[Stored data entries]
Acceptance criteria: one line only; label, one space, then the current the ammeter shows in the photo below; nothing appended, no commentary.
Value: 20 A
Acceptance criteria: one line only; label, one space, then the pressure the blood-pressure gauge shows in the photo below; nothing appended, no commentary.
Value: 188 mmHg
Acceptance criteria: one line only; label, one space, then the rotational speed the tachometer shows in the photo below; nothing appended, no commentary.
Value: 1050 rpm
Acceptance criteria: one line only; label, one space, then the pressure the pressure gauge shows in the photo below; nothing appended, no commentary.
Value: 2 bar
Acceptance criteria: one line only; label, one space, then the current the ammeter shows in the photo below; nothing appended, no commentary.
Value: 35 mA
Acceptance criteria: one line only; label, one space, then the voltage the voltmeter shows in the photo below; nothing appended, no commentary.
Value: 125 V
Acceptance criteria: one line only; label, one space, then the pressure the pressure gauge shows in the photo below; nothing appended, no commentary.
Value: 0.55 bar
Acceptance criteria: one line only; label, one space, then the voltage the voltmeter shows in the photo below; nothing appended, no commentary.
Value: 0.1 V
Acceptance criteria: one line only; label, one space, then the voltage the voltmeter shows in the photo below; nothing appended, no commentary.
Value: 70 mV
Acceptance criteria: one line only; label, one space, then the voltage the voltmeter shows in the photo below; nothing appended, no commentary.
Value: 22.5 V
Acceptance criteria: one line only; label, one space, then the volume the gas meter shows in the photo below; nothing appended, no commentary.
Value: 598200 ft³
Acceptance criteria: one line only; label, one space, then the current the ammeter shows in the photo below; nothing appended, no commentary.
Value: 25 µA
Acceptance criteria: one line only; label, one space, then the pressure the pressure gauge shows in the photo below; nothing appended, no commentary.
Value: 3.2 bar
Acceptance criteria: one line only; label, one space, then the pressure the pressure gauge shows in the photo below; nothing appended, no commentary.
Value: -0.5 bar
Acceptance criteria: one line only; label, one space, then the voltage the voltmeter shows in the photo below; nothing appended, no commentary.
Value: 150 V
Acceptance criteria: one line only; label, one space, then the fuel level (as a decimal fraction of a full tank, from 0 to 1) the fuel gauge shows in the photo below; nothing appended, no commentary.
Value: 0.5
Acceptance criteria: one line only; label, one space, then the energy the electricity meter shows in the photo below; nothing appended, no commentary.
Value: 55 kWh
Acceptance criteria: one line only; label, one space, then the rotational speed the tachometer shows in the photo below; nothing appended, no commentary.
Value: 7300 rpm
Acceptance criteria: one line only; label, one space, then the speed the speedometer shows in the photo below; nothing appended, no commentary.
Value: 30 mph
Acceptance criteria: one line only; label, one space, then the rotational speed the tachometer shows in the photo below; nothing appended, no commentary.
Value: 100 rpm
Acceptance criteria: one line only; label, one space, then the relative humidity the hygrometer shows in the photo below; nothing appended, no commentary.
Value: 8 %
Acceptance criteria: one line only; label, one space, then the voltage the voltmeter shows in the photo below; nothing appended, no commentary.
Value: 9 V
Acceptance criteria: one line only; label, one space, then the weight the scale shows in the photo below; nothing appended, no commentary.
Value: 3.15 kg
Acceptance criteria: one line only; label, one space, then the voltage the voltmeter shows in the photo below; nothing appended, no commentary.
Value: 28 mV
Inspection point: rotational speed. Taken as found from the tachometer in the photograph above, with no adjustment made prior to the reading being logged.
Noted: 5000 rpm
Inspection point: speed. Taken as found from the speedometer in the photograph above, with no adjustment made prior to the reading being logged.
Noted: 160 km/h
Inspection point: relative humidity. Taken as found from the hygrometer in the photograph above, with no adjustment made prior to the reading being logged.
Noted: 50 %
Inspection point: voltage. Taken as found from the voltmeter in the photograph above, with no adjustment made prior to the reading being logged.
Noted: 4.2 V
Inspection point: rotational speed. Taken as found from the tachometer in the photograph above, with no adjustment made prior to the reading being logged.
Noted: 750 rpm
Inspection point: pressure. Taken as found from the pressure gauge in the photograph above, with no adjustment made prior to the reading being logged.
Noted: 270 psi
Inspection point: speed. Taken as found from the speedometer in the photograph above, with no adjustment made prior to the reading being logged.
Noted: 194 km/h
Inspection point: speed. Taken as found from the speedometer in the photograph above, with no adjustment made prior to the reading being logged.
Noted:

**What is being asked**
Format the listing above as a JSON array of strings, one string per line, with blank lines omitted.

**Result of this exercise**
[
  "Acceptance criteria: one line only; label, one space, then the current the ammeter shows in the photo below; nothing appended, no commentary.",
  "Value: 20 A",
  "Acceptance criteria: one line only; label, one space, then the pressure the blood-pressure gauge shows in the photo below; nothing appended, no commentary.",
  "Value: 188 mmHg",
  "Acceptance criteria: one line only; label, one space, then the rotational speed the tachometer shows in the photo below; nothing appended, no commentary.",
  "Value: 1050 rpm",
  "Acceptance criteria: one line only; label, one space, then the pressure the pressure gauge shows in the photo below; nothing appended, no commentary.",
  "Value: 2 bar",
  "Acceptance criteria: one line only; label, one space, then the current the ammeter shows in the photo below; nothing appended, no commentary.",
  "Value: 35 mA",
  "Acceptance criteria: one line only; label, one space, then the voltage the voltmeter shows in the photo below; nothing appended, no commentary.",
  "Value: 125 V",
  "Acceptance criteria: one line only; label, one space, then the pressure the pressure gauge shows in the photo below; nothing appended, no commentary.",
  "Value: 0.55 bar",
  "Acceptance criteria: one line only; label, one space, then the voltage the voltmeter shows in the photo below; nothing appended, no commentary.",
  "Value: 0.1 V",
  "Acceptance criteria: one line only; label, one space, then the voltage the voltmeter shows in the photo below; nothing appended, no commentary.",
  "Value: 70 mV",
  "Acceptance criteria: one line only; label, one space, then the voltage the voltmeter shows in the photo below; nothing appended, no commentary.",
  "Value: 22.5 V",
  "Acceptance criteria: one line only; label, one space, then the volume the gas meter shows in the photo below; nothing appended, no commentary.",
  "Value: 598200 ft³",
  "Acceptance criteria: one line only; label, one space, then the current the ammeter shows in the photo below; nothing appended, no commentary.",
  "Value: 25 µA",
  "Acceptance criteria: one line only; label, one space, then the pressure the pressure gauge shows in the photo below; nothing appended, no commentary.",
  "Value: 3.2 bar",
  "Acceptance criteria: one line only; label, one space, then the pressure the pressure gauge shows in the photo below; nothing appended, no commentary.",
  "Value: -0.5 bar",
  "Acceptance criteria: one line only; label, one space, then the voltage the voltmeter shows in the photo below; nothing appended, no commentary.",
  "Value: 150 V",
  "Acceptance criteria: one line only; label, one space, then the fuel level (as a decimal fraction of a full tank, from 0 to 1) the fuel gauge shows in the photo below; nothing appended, no commentary.",
  "Value: 0.5",
  "Acceptance criteria: one line only; label, one space, then the energy the electricity meter shows in the photo below; nothing appended, no commentary.",
  "Value: 55 kWh",
  "Acceptance criteria: one line only; label, one space, then the rotational speed the tachometer shows in the photo below; nothing appended, no commentary.",
  "Value: 7300 rpm",
  "Acceptance criteria: one line only; label, one space, then the speed the speedometer shows in the photo below; nothing appended, no commentary.",
  "Value: 30 mph",
  "Acceptance criteria: one line only; label, one space, then the rotational speed the tachometer shows in the photo below; nothing appended, no commentary.",
  "Value: 100 rpm",
  "Acceptance criteria: one line only; label, one space, then the relative humidity the hygrometer shows in the photo below; nothing appended, no commentary.",
  "Value: 8 %",
  "Acceptance criteria: one line only; label, one space, then the voltage the voltmeter shows in the photo below; nothing appended, no commentary.",
  "Value: 9 V",
  "Acceptance criteria: one line only; label, one space, then the weight the scale shows in the photo below; nothing appended, no commentary.",
  "Value: 3.15 kg",
  "Acceptance criteria: one line only; label, one space, then the voltage the voltmeter shows in the photo below; nothing appended, no commentary.",
  "Value: 28 mV",
  "Inspection point: rotational speed. Taken as found from the tachometer in the photograph above, with no adjustment made prior to the reading being logged.",
  "Noted: 5000 rpm",
  "Inspection point: speed. Taken as found from the speedometer in the photograph above, with no adjustment made prior to the reading being logged.",
  "Noted: 160 km/h",
  "Inspection point: relative humidity. Taken as found from the hygrometer in the photograph above, with no adjustment made prior to the reading being logged.",
  "Noted: 50 %",
  "Inspection point: voltage. Taken as found from the voltmeter in the photograph above, with no adjustment made prior to the reading being logged.",
  "Noted: 4.2 V",
  "Inspection point: rotational speed. Taken as found from the tachometer in the photograph above, with no adjustment made prior to the reading being logged.",
  "Noted: 750 rpm",
  "Inspection point: pressure. Taken as found from the pressure gauge in the photograph above, with no adjustment made prior to the reading being logged.",
  "Noted: 270 psi",
  "Inspection point: speed. Taken as found from the speedometer in the photograph above, with no adjustment made prior to the reading being logged.",
  "Noted: 194 km/h",
  "Inspection point: speed. Taken as found from the speedometer in the photograph above, with no adjustment made prior to the reading being logged.",
  "Noted:"
]